Since 2010, Michigan must have permission from parents to use spots for research. But attorney Philip Ellison argues that the program still violates constitutional protections against searches and seizures and might not be fully understood by parents who are presented with forms amid the fog of childbirth.
Ellison claims the consent form and a related brochure are vague, making no reference, for example, to the state collecting fees for blood spots used by scientists.
“If moms and dads say, ‘Use them. I don’t care' — that's their business,” he told The Associated Press. “But the state is not giving them enough information to make an informed decision. ... Most people have no recollection of signing anything. My wife had a C-section. She was still groggy 12 hours later from all the drugs pumped into her from giving birth."
Ashley Kanuszewski acknowledged that she signed forms allowing blood spots from two babies to be added to the research bank but doesn't recall receiving an informational brochure at the hospital.
“I don't like not knowing where or what they're using it for,” said Kanuszewski, one of four parents who sued in 2018.
In May, after four years of litigation, the health department said it would destroy certain blood spots stored in Lansing over the next 18 months and stop adding to that inventory, according to an agreement filed in federal court in Bay City.
Those spots number 3.4 million, spokeswoman Lynn Sutfin said.
Sutfin declined to explain why the state agreed to get rid of them, citing the ongoing litigation. But in 2021, U.S. District Judge Thomas Ludington said the state had no specific permission from parents to keep a single leftover blood spot in Lansing.
The state has described them as spots that could be used by parents in case future health questions arise.
The agreement to destroy those spots doesn't end the case. Still in play: Millions that are under the state's control at Wayne State University in Detroit and available for research, including many that precede May 2010 when the health department began asking for parental consent.

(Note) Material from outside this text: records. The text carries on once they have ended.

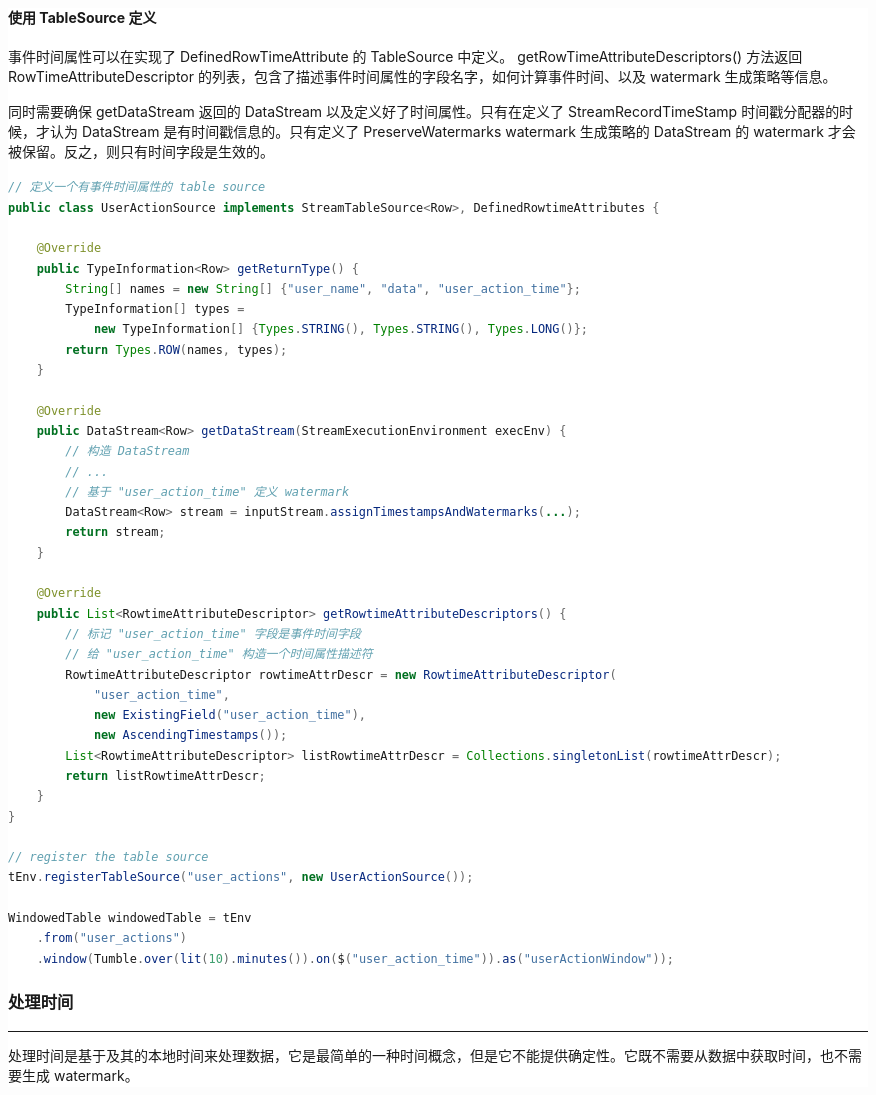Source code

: #### 使用 TableSource 定义

事件时间属性可以在实现了 DefinedRowTimeAttribute 的 TableSource 中定义。 getRowTimeAttributeDescriptors() 方法返回 RowTimeAttributeDescriptor 的列表，包含了描述事件时间属性的字段名字，如何计算事件时间、以及 watermark 生成策略等信息。

同时需要确保 getDataStream 返回的 DataStream 以及定义好了时间属性。只有在定义了 StreamRecordTimeStamp 时间戳分配器的时候，才认为 DataStream 是有时间戳信息的。只有定义了 PreserveWatermarks watermark 生成策略的 DataStream 的 watermark 才会被保留。反之，则只有时间字段是生效的。

```java
// 定义一个有事件时间属性的 table source
public class UserActionSource implements StreamTableSource<Row>, DefinedRowtimeAttributes {

	@Override
	public TypeInformation<Row> getReturnType() {
		String[] names = new String[] {"user_name", "data", "user_action_time"};
		TypeInformation[] types =
		    new TypeInformation[] {Types.STRING(), Types.STRING(), Types.LONG()};
		return Types.ROW(names, types);
	}

	@Override
	public DataStream<Row> getDataStream(StreamExecutionEnvironment execEnv) {
		// 构造 DataStream
		// ...
		// 基于 "user_action_time" 定义 watermark
		DataStream<Row> stream = inputStream.assignTimestampsAndWatermarks(...);
		return stream;
	}

	@Override
	public List<RowtimeAttributeDescriptor> getRowtimeAttributeDescriptors() {
		// 标记 "user_action_time" 字段是事件时间字段
		// 给 "user_action_time" 构造一个时间属性描述符
		RowtimeAttributeDescriptor rowtimeAttrDescr = new RowtimeAttributeDescriptor(
			"user_action_time",
			new ExistingField("user_action_time"),
			new AscendingTimestamps());
		List<RowtimeAttributeDescriptor> listRowtimeAttrDescr = Collections.singletonList(rowtimeAttrDescr);
		return listRowtimeAttrDescr;
	}
}

// register the table source
tEnv.registerTableSource("user_actions", new UserActionSource());

WindowedTable windowedTable = tEnv
	.from("user_actions")
	.window(Tumble.over(lit(10).minutes()).on($("user_action_time")).as("userActionWindow"));
```

### 处理时间
___
处理时间是基于及其的本地时间来处理数据，它是最简单的一种时间概念，但是它不能提供确定性。它既不需要从数据中获取时间，也不需要生成 watermark。
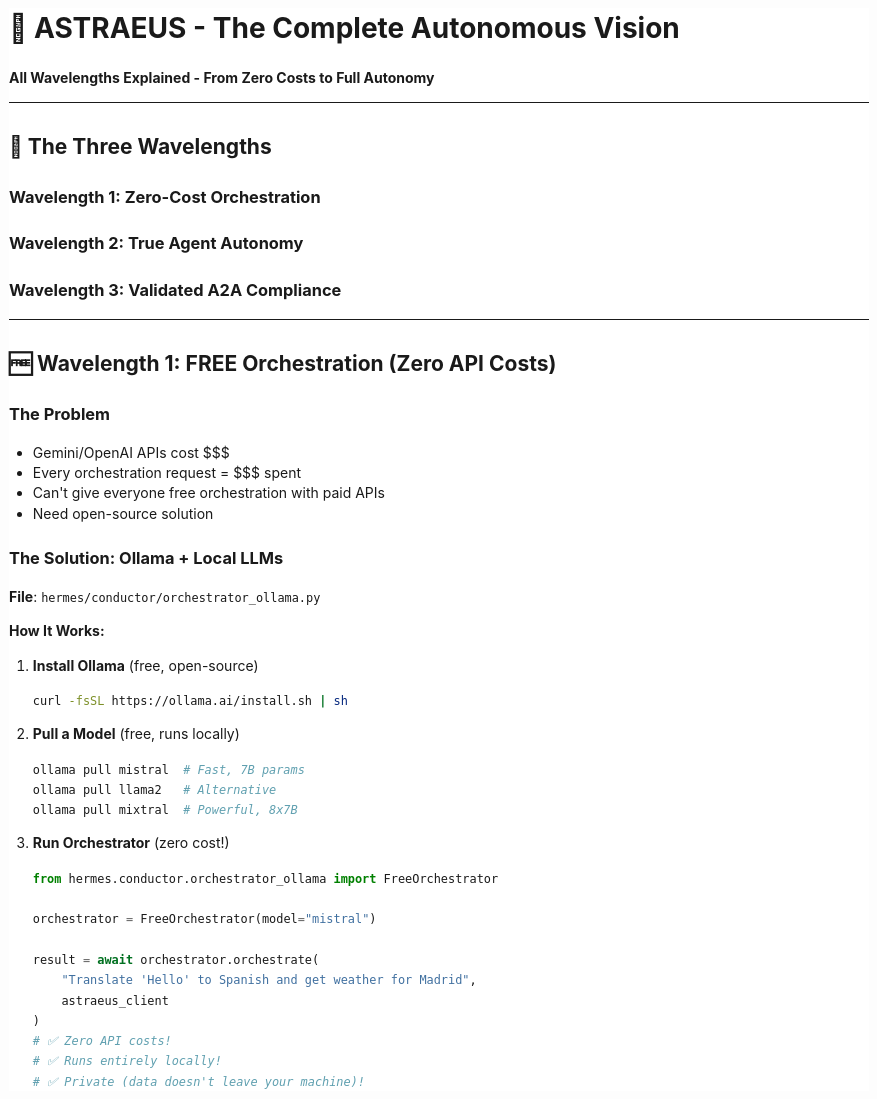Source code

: # 🌌 ASTRAEUS - The Complete Autonomous Vision

**All Wavelengths Explained - From Zero Costs to Full Autonomy**

---

## 🧠 The Three Wavelengths

### Wavelength 1: Zero-Cost Orchestration
### Wavelength 2: True Agent Autonomy
### Wavelength 3: Validated A2A Compliance

---

## 🆓 Wavelength 1: FREE Orchestration (Zero API Costs)

### The Problem
- Gemini/OpenAI APIs cost $$$
- Every orchestration request = $$$ spent
- Can't give everyone free orchestration with paid APIs
- Need open-source solution

### The Solution: Ollama + Local LLMs

**File**: `hermes/conductor/orchestrator_ollama.py`

**How It Works:**

1. **Install Ollama** (free, open-source)
   ```bash
   curl -fsSL https://ollama.ai/install.sh | sh
   ```

2. **Pull a Model** (free, runs locally)
   ```bash
   ollama pull mistral  # Fast, 7B params
   ollama pull llama2   # Alternative
   ollama pull mixtral  # Powerful, 8x7B
   ```

3. **Run Orchestrator** (zero cost!)
   ```python
   from hermes.conductor.orchestrator_ollama import FreeOrchestrator

   orchestrator = FreeOrchestrator(model="mistral")

   result = await orchestrator.orchestrate(
       "Translate 'Hello' to Spanish and get weather for Madrid",
       astraeus_client
   )
   # ✅ Zero API costs!
   # ✅ Runs entirely locally!
   # ✅ Private (data doesn't leave your machine)!
   ```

In the months ahead, Ludington will hold a trial to try to determine how many blood spots really are needed for newborn disease screening, including to calibrate critical testing equipment, among other issues.
The health department is defending how it runs the program. It emphasizes that no spots are stored for research unless parents or guardians give permission. Spots also can be destroyed upon request, though the number of people who take that step each year is very small.
A code — not someone's name — is attached to blood spots that are stored in Detroit, making privacy risk during research “very low,” the state said.
“We only allow activities which pertain to public health for benefit of all, for public good, for getting better testing in the future, for discovering more and so on,” Sandip Shah, director of the state's public health laboratory, said in an interview with lawyers.
The department publishes a list of approved research. The state last year, for example, signed off on scientists using 3,600 newborn blood spots to determine exposure to so-called forever chemicals known as PFAS in western Michigan. Other projects have involved for-profit companies.
“How this court resolves the issues presented by plaintiffs could dramatically impact the biomedical research environment, potentially chilling scientific progress critical to protecting public health,” the Association of Public Health Laboratories said in a court filing.
In 2009, Texas agreed to destroy millions of newborn blood spots that were kept without consent. Spots obtained since 2012 now are destroyed after two years unless Texas parents agree to have them stored longer for research.